Task instructions: Bring together copies of the lines in the data below that contain the word "none".

[Revision comparison data]
┌──
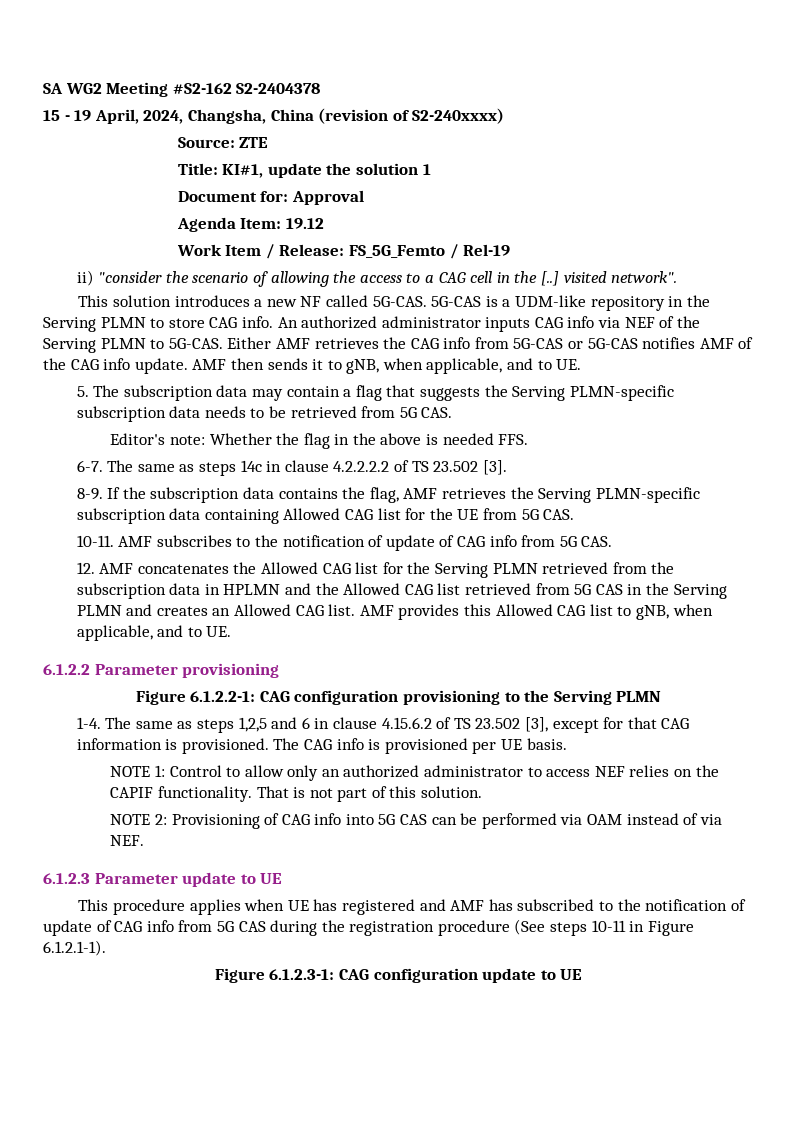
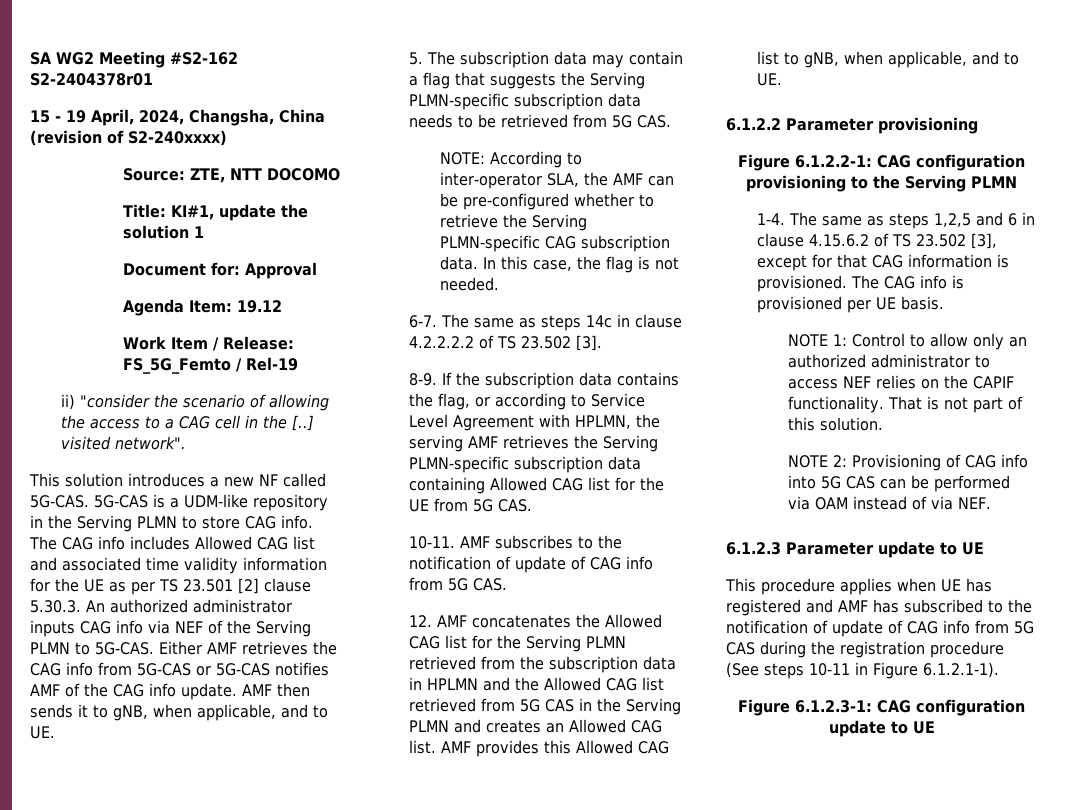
[236,83,321,94] S2-2404378 -> [30,73,153,86] S2-2404378r01
[239,137,269,148] ZTE -> [190,168,341,183] ZTE, NTT DOCOMO
(273, 322) none -> [29,536,315,550] [30,557,327,574] [30,578,311,595] [30,600,81,613] The CAG info includes Allowed CAG list and associated time validity information for the UE as per TS 23.501 [2] clause 5.30.3.
[110,433,529,449] Editor's note: Whether the flag in the above is needed FFS. -> [440,151,583,168] [440,172,675,189] [440,193,655,210] [440,214,588,231] [440,235,671,252] [440,256,680,273] [440,277,500,291] NOTE: According to inter-operator SLA, the AMF can be pre-configured whether to retrieve the Serving PLMN-specific CAG subscription data. In this case, the flag is not needed.
(399, 495) none -> [475,393,646,410] [409,414,661,431] [409,435,464,452] or according to Service Level Agreement with HPLMN, the serving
└──
Answer section:
(273, 322) none -> [29,536,315,550] [30,557,327,574] [30,578,311,595] [30,600,81,613] The CAG info includes Allowed CAG list and associated time validity information for the UE as per TS 23.501 [2] clause 5.30.3.
(399, 495) none -> [475,393,646,410] [409,414,661,431] [409,435,464,452] or according to Service Level Agreement with HPLMN, the serving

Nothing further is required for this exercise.